Uma das lições mais básicas da narratologia é a divisão em três partes – começo, meio e fim. PARA TODOS OS GAROTOS: AGORA E PARA SEMPRE é a terceira da série “Para todos os garotos”, encerrando-a de maneira coerente e satisfatória. O que não significa que é um bom encerramento.
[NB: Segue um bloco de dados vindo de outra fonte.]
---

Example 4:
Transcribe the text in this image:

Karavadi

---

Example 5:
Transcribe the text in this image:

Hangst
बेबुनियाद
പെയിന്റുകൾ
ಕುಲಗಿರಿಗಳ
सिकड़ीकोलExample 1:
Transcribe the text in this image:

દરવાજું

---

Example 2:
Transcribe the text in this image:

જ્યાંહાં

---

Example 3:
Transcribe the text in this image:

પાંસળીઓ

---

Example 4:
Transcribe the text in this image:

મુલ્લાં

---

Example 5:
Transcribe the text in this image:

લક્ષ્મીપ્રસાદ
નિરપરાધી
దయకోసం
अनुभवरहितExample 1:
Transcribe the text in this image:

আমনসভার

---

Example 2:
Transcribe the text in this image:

Lara Jean está em seu último ano do ensino médio. No próximo ano, poderá ser colega de Peter na Universidade de Stanford. Enquanto ele garantiu sua vaga através de uma bolsa, como praticante de lacrosse, ela foi rejeitada. O sonho de continuarem juntos parece desfalecer por força do futuro que os separa.

(© Netflix / Divulgação)

Os três filmes são baseados na obra original de Jenny Han, mas cada um deles se diferencia nos nomes do roteiro e da direção. Em termos estilísticos, embora Michael Fimognari tenha dirigido o segundo e o terceiro, o epílogo se aproxima mais do primeiro filme (que é dirigido por Susan Johnson) do que o trabalho anterior de Fimognari. Destacam-se dois aspectos gráficos que se tornaram marca registrada da trilogia. O primeiro é o uso intenso de três cores – rosa, azul e amarelo -, dando um visual infantil ao longa, mas também alegre.
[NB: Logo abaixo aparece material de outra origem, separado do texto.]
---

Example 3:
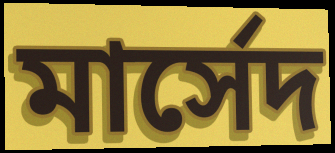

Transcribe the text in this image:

মার্সেদ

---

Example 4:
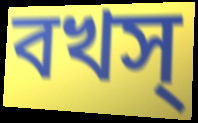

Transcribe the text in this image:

বখস্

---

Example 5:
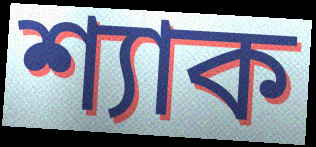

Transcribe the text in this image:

শ্যাক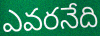
ఎవరనేదిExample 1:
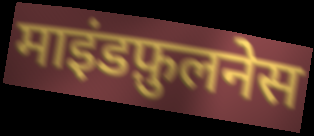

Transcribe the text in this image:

माइंडफ़ुलनेस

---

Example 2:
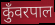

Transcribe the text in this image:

कुँवरपाल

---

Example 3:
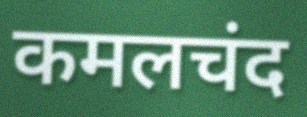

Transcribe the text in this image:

कमलचंद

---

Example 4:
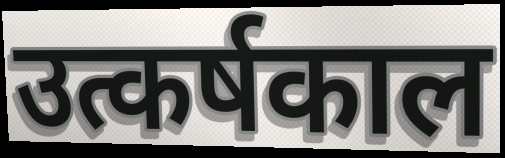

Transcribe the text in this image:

उत्कर्षकाल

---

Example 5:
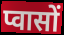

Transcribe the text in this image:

प्वासों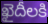
ఖైదీలకి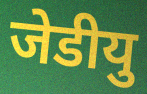
जेडीयुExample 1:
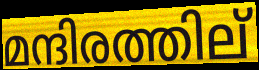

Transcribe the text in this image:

മന്ദിരത്തില്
O segundo destaque imagético é o uso de efeitos digitais, que servem para demarcar a narrativa em suas etapas: o prólogo em Seul, o retorno, o passeio do ensino médio, o segundo retorno, o baile e o casamento. É fácil perceber a divisão em três (primeiro ato com o prólogo e o retorno; segundo ato do passeio ao baile; terceiro ato com o casamento), corroborando a obsolescência do roteiro – não que a tripartição seja ruim, mas a demarcação é de um didatismo dispensável.

Com muitas festas, danças e músicas, a obra por vezes parece um gigantesco (quase duas horas de duração, completamente exageradas) clipe musical, que, contudo, é capaz de reforçar a atmosfera de cada momento. Fimognari aproveita que o roteiro de Katie Lovejoy amadurece o casal para mostrar a união mais sólida (por exemplo, mesmo distantes, a maneira pela qual conversam, por videoconferência, da forma como é filmada, em plano-contraplano, mostra que LJ e Peter estão mais apaixonados do que nunca). O segundo filme pode não ser edulcorado na mesma medida que os outros dois, mas é a ponte necessária para que o romance do terceiro seja convincente.

Ironicamente, Lara Jean descobre que seu namoro com Peter não tem todos os clichês das comédias românticas. Além de os dois estarem mais felizes, eles amadureceram muito individualmente e também como casal. A dúvida sobre a união não repousa em terceiros, mas nas intenções do próprio casal. Não há rivais, mas circunstâncias plausíveis que, no mínimo, vão dificultar o namoro. A solução dada pelo roteiro é de uma simplicidade risível e nada convincente em termos práticos, porém coesa com o lado poético da trilogia.

Existem excessos, como o sofá rosa, mas eles se apequenam diante de algumas virtudes do longa, especialmente o humor, que é, no mais das vezes, cirúrgico (“Tutti Frutti” como música do casal, a referência à franquia “Missão impossível” etc.) e o bom uso da subjetividade mental (a forma como “Wannabe” surge e ressurge é sagaz). Não são novidades, é verdade, mas dão solidez à trilogia, que certamente não é uma massa amorfa de longas-metragens.

Lara Jean e Peter mantêm o carisma concedido por seus intérpretes (Lana Condor e Noah Centineo, respectivamente), mas é perceptível que as outras personagens não têm suas vidas orbitando em volta dos dois. Kitty (Anna Cathcart) se interessa por um garoto, Dan (John Corbett) está superando a viuvez e Chris (Madeleine Arthur) cede às próprias vontades mascaradas. Alguns arcos narrativos são completamente alheios ao plot principal (é o caso do de Kitty), outros conseguem dar fluidez a ele (é o caso do Dan) e outros parecem laterais quando na verdade são bem relevantes para o desfecho (é o caso da subtrama de Peter com seu pai).

Na voz doce de Leah Nobel, a LeitmotivBeginning middle end” amarra a trilogia com grande eficiência. O defeito de “Agora e para sempre” é que a narrativa praticamente não avança e o desenvolvimento das personagens, embora perceptível, é tímido em demasia para um filme de pouco menos de duas horas. O filme é esteticamente agradável, mas a verdade é que quase nada acontece. Lara Jean e Peter quase não saem do lugar; mesmo que haja um fim, ele não é tão distante do meio quanto seria desejável – na verdade, se aproxima (de)mais do começo.